Confidence Scoring: LLMs (and many other forms of AI) do not give a confidence score. Requiring a model to suggest a concrete level of confidence (quantified where possible) can help to flag where further human investigation will be helpful. - Explainability: For cases of accountability, systems can be made more effective where the AI system is required to show outputs next to source text or data. This improves traceability and the link to data.

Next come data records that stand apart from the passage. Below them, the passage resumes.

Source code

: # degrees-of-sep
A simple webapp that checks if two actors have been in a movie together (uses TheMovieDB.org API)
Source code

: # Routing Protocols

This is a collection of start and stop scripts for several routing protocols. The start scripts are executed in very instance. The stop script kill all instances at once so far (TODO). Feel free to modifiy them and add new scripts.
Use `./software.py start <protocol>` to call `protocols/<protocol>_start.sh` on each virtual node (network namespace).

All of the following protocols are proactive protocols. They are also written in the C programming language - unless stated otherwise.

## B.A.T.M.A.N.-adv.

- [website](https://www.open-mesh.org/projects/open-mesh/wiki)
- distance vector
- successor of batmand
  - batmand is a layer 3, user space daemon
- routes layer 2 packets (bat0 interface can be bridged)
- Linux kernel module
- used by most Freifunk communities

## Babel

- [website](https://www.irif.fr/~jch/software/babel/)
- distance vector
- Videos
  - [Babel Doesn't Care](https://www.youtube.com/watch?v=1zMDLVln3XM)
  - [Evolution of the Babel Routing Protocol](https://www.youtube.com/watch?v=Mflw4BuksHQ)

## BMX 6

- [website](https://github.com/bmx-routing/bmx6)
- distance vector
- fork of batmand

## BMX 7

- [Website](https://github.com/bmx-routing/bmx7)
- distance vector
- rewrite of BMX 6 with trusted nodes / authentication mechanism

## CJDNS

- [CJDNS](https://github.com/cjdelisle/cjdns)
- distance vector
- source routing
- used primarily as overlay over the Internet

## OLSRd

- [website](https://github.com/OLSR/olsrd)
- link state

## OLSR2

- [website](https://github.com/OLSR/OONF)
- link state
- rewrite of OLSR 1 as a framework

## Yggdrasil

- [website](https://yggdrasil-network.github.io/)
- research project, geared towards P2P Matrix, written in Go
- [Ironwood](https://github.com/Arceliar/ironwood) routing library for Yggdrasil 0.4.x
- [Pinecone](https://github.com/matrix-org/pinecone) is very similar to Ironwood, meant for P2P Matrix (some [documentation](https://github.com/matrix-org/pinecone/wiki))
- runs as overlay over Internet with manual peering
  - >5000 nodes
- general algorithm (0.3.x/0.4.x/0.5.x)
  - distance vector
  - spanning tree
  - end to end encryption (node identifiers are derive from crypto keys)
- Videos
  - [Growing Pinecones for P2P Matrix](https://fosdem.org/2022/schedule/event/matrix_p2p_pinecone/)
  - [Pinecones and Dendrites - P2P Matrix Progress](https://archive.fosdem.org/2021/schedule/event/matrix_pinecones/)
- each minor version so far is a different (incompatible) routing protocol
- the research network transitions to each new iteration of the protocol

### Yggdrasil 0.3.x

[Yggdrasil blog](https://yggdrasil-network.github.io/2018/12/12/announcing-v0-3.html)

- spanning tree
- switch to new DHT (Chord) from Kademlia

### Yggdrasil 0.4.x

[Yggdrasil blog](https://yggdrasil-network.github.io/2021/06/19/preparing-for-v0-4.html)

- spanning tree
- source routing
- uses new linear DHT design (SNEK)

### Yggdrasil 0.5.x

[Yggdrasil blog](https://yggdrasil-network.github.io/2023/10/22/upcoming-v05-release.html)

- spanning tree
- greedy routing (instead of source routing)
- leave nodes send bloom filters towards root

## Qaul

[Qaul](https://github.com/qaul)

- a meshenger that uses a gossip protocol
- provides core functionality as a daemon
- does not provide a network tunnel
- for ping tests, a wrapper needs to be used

- Rule-Based Guardrails: Accountability actors can set up strict rules around which entities the model can generate outputs about (e.g., no individuals to be named unless publicly listed in parliamentary or regulatory disclosures). This is already being tried on a mass scale in the case of megaleaks, where massive amounts of data are leaked and journalists must sort through terabytes of data to weigh where there is a legitimate public interest versus a right to privacy, commercial secrets, national security, or other concerns. Accountability actors within governments can learn from journalists to distinguish between and weigh these values.
Conclusion
AI tools in low-data environments risk amplifying gaps and distortions unless they are built with care. That means prioritizing local data, strengthening human oversight, and building in a transparent way. And it means bringing in local expertise as well. Having independent experts and civil society is absolutely essential — big companies alone won’t do. Responsible AI won’t replace accountability actors, especially in low-data contexts, but done right, it can help them see further, move faster, and be more accurate.